4.2.1 Probability Roadmap: Give AI a Language for Uncertainty
Probability and statistics explain why models output confidence, why data varies, and why training uses loss values instead of only right/wrong labels.
Look at the Map First

The chapter flow is:

| Term | First question to ask |
|---|---|
| probability | how likely is this event? |
| distribution | what shape do many random outcomes form? |
| inference | what can we conclude after seeing data? |
| entropy | how uncertain is the result? |
| cross-entropy | how wrong is the predicted probability distribution? |
| KL divergence | how different are two distributions? |
Run the Smallest Loop
Create probability_first_loop.py.
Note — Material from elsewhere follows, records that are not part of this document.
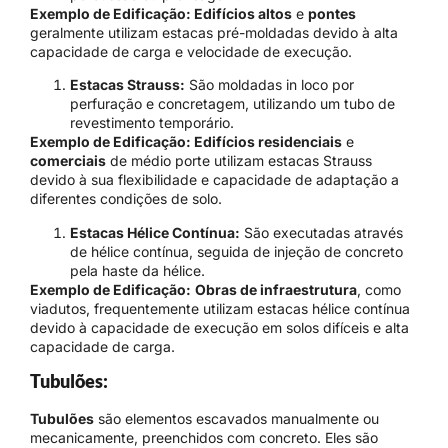
Exemplo de Edificação: Edifícios altos
e
pontes
geralmente utilizam estacas pré-moldadas devido à alta
capacidade de carga e velocidade de execução.
Estacas Strauss:
São moldadas in loco por
perfuração e concretagem, utilizando um tubo de
revestimento temporário.
Exemplo de Edificação: Edifícios residenciais
e
comerciais
de médio porte utilizam estacas Strauss
devido à sua flexibilidade e capacidade de adaptação a
diferentes condições de solo.
Estacas Hélice Contínua:
São executadas através
de hélice contínua, seguida de injeção de concreto
pela haste da hélice.
Exemplo de Edificação:
Obras de infraestrutura
, como
viadutos, frequentemente utilizam estacas hélice contínua
devido à capacidade de execução em solos difíceis e alta
capacidade de carga.
Tubulões:
Tubulões
são elementos escavados manualmente ou
mecanicamente, preenchidos com concreto. Eles são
It uses only the Python standard library.
import math
labels = [1, 0, 1, 1]
predicted_probs = [0.9, 0.2, 0.6, 0.8]
losses = []
for y, p in zip(labels, predicted_probs):
loss = -(y * math.log(p) + (1 - y) * math.log(1 - p))
losses.append(loss)
cross_entropy = sum(losses) / len(losses)
print("cross_entropy:", round(cross_entropy, 3))
print("predicted_probs:", predicted_probs)
Expected output:
cross_entropy: 0.266
predicted_probs: [0.9, 0.2, 0.6, 0.8]
Lower cross-entropy means the probabilities are closer to the labels. This is why probability is directly connected to model training.
Learn in This Order
| Order | Read | What to focus on first |
|---|---|---|
| 1 | 4.2.2 Probability Basics | event, conditional probability, Bayes update |
| 2 | 4.2.3 Distributions | Bernoulli, binomial, normal distribution |
| 3 | 4.2.4 Statistical Inference | MLE, MAP, confidence, A/B testing |
| 4 | 4.2.5 Information Theory | entropy, cross-entropy, KL divergence |
| 5 | 4.2.6 Historical Foundations | Bayes, Fisher, Shannon, EM in context |
Pass Check
You pass this roadmap when you can say what uncertainty a probability term is measuring, and explain why a classifier output such as 0.93 is useful but not an absolute truth.